Further, the lever 2 is provided by the return prevention mechanism 40.
Since 0 is held in the off position, the lever 20 is prevented from being inadvertently turned to the on position by being turned to the on position after the breaker device is switched to the off state. It can be guaranteed reliably. Moreover, when the lever 20 is turned to the off position, the lever 20 is automatically held at the off position, so that the switch operation to the off state in the breaker device is further ensured.

Further, since the breaker device can be electrically switched from the ON state to the OFF state by the solenoid 36, the breaker device can be automatically switched in association with various sensors. For example, when a vehicle collides, it can be detected by a collision sensor or the like to automatically turn off the breaker device. Furthermore,
Since the lock of the lever 20 can be manually released to turn off the breaker device regardless of the release signal from the sensor, the maintenance work of each electric device can be easily performed.

The present invention is not limited to the above-described embodiments, but can be modified and implemented as follows, for example, and these embodiments also belong to the technical scope of the present invention. (1) In the above embodiment, the return prevention mechanism 40 is configured such that the locking claw 41a of the return prevention piece 41 provided on the case 11 engages with the locking hole 45 formed in the lever 20. The return prevention piece may be provided on the lever side and the locking hole may be formed on the case side. In this case, the locking hole corresponds to the locking portion according to the invention, and the return prevention piece is It corresponds to the lock receiving portion.

(2) In the above embodiment, the spring actuator 2 is used so that the breaker device can be automatically turned off by the release signal from the sensor.
1, the lock mechanism 14 and the release mechanism 15 are provided, but the switching operation of the breaker device may be manually performed without providing them, and in such a manual configuration, the above-mentioned return The present invention also includes a configuration in which the prevention mechanism is provided on the ON position side and a configuration in which it is provided on both sides of the ON position and the OFF position. In addition, the present invention can be variously modified and implemented without departing from the scope of the invention.

[Brief description of drawings]

FIG. 1 is a cross-sectional view showing the entire embodiment (on state).

FIG. 2 is a side view of the embodiment.

FIG. 3 is a top view of the same embodiment.

FIG. 4 is a cross-sectional view showing an off state.

FIG. 5 is a cross-sectional view showing a lock mechanism (locked state).

FIG. 6 is a cross-sectional view showing a lock mechanism (released state).

FIG. 7 is a cross-sectional view showing a return prevention mechanism.

FIG. 8 is a sectional view showing a conventional example.

[Explanation of symbols]

 16, 17 ... Electrode terminal 40 ... Return prevention mechanism (holding means) 41 ... Return prevention piece (locking portion) 45 ... Locking hole (locking receiving portion)
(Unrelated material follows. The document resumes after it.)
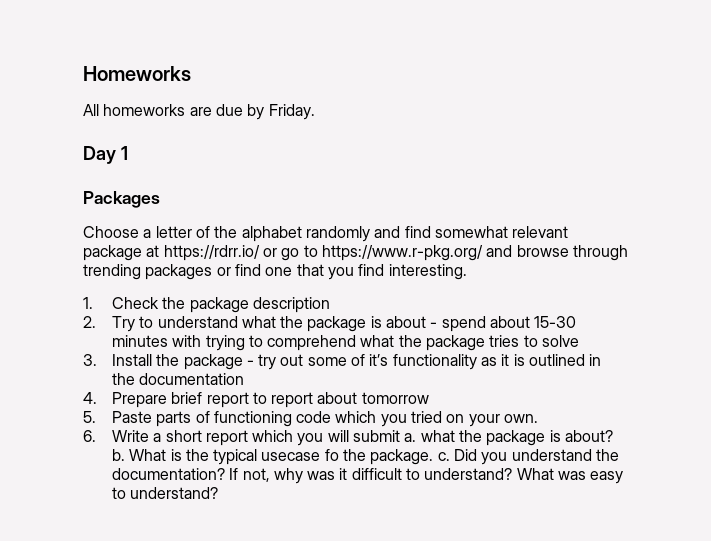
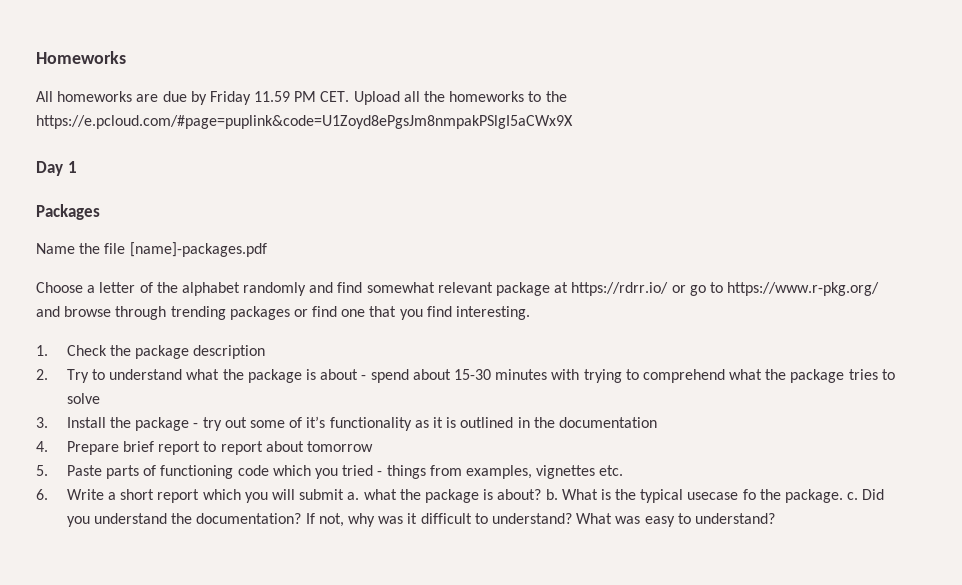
[268,104,315,120] Friday. -> [209,91,567,105] [36,115,573,129] Friday 11.59 PM CET. Upload all the homeworks to the https://e.pcloud.com/#page=puplink&code=U1Zoyd8ePgsJm8nmpakPSlgI5aCWx9X
(160, 199) none -> [36,242,267,257] // Name the file [name]-packages.pdf
[446,414,539,427] on your own. -> [377,465,624,479] - things from examples, vignettes etc.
 ─────────────────────────────────────────────────── ─── Continuation of the front page (72) Inventor Ichimoto Chikada 1-14 Nishisuehiro-cho, Yokkaichi-shi, Mie Sumitomo Wiring Systems, Ltd. (72) Inventor Shuichi Kanagawa 1-14 Nishisuehiro-cho, Yokkaichi-shi, Mie Sumitomo Wiring Systems, Ltd.

Claims (2)

[Claims] 1. A breaker device having a pair of electrode terminals, wherein both electrode terminals are brought into contact or non-contact with each other to perform a switch operation between the electrode terminals. A breaker device comprising a holding means for holding at least one of the non-contact state. 2. A breaker device having a pair of electrode terminals, and switching operation between the electrode terminals by contacting / non-contacting the electrode terminals. In order to perform the operation, a lever that is displaceable between an on position and an off position, a lock receiving portion that is provided on the lever, and an engagement member that is engageable with the lock receiving portion when the lever is in the off position. A breaker device comprising a stop portion.